In its original concept, EZAP envisioned an analysis of all wiring installed in the aircraft, in which a decision matrix would be used, such as whether the wiring is located next to combustible materials, whether it’s within two inches of primary and backup flight controls, and so forth, to determine which wires would be identified for added GVI and DVI scrutiny. Analyzing all wiring installed during original manufacture, or subsequently retrofitted into the aircraft under supplemental type certificate modifications, was deemed prohibitively expensive when combined with the recommended technician training. ATSRAC discussions have focused on initial EZAP-type inspections of cockpit wiring, electronic and equipment bay wiring, and power feeder cables.
Even with the reduced scope, any regulatory activity for improved maintenance technician training and for conducting EZAP inspections must be justified on cost-benefit grounds.
"We want to implement the full suite of ATSRAC recommendations, but it it’s not cost-beneficial, we can’t do it," said ATSRAC executive director Charles Huber. Huber, who also is an FAA official, said any proposed FAA rulemaking involving costs that exceed benefits "is DOA [dead on arrival] at OMB [Office of Management and Budget]."
Producing a credible cost benefit for wiring is particularly challenging, because there is no uniqued code for recording wiring-specific failures in the service difficulty reporting system and in other maintenance-related databases. Therefore, quantifying the cost of an unscheduled landing–and showing the benefit of avoided unscheduled landings–is a Catch 22. The number of flight diversions or turnbacks cannot be directly attributed to wiring because there is no code for reporting wiring problems.

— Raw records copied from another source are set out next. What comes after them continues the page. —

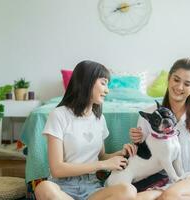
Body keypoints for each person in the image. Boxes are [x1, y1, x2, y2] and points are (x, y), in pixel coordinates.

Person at [34, 60, 139, 200]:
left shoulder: (99, 119)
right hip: (63, 187)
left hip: (92, 187)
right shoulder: (59, 115)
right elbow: (57, 169)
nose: (107, 90)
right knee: (44, 188)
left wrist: (120, 153)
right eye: (103, 83)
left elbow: (102, 156)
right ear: (87, 82)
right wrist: (103, 164)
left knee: (128, 191)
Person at [130, 57, 190, 200]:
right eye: (176, 80)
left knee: (170, 197)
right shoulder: (149, 115)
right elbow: (144, 158)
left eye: (187, 83)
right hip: (165, 179)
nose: (179, 87)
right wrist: (137, 143)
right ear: (169, 79)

Moreover, the benefits of any safety initiative typically are related to an accident, and the FAA does not presently have an accident to cite as justification for improved training and inspections related to wiring. The 1996 explosion of TWA Flight 800, a Boeing 747, was used to justify the change-out of metalized Mylar thermal acoustic insulation blanketing in the fleet of Douglas-built aircraft. While faulty wiring was involved in both cases, and accidents frequently can involve a multiplicity of contributing factors, an accident can only be used once for rulemaking purposes, FAA officials said. EZAP inspections could cost $100 million to $250 million or more. Wiring faults were seminal to the TWA and Swissair disasters. With a combined death toll of 459 passengers and crew, with the statistical value of a life of $3 million, those lives saved (or deaths avoided) would provide more than $1.3 billion in benefit.

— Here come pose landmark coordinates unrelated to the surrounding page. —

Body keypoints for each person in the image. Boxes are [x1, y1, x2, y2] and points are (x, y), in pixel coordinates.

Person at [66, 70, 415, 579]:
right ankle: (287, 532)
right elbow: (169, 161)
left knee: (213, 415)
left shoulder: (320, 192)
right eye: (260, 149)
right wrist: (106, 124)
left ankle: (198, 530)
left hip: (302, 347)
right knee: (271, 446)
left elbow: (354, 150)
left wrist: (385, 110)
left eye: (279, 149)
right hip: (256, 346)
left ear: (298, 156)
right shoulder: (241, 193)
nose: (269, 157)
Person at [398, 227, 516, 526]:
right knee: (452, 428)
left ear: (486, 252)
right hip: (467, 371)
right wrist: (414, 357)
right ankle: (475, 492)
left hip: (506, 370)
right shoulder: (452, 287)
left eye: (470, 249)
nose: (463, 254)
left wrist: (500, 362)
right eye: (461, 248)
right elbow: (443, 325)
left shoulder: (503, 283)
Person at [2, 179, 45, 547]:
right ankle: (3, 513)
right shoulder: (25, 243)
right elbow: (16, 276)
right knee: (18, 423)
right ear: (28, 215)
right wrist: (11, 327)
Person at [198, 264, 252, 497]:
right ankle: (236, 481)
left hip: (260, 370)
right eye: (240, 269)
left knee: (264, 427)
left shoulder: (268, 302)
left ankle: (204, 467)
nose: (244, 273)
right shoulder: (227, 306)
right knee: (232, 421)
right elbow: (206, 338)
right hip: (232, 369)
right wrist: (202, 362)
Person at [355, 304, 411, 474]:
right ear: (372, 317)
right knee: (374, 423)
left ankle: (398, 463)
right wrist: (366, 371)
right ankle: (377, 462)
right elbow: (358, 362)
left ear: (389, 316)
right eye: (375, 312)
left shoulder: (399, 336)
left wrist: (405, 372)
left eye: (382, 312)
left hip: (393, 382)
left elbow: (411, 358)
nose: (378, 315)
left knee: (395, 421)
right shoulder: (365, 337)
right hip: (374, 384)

Lacking an "unused" accident and the challenge of producing a credible cost benefit, ATSRAC members are looking at how existing rules can be capitalized upon to make progress.
"If we’re making use of an existing rule, we don’t have to cost it out," Sobeck said. For example, Part 121 of the FAA regulations, which applies to scheduled carriers, requires them to conduct maintenance training not only for their own personnel fur also for maintainers at repair stations to whome maiantenance may be "outsourced." these repair stations are covered by Part 145 of the regulations.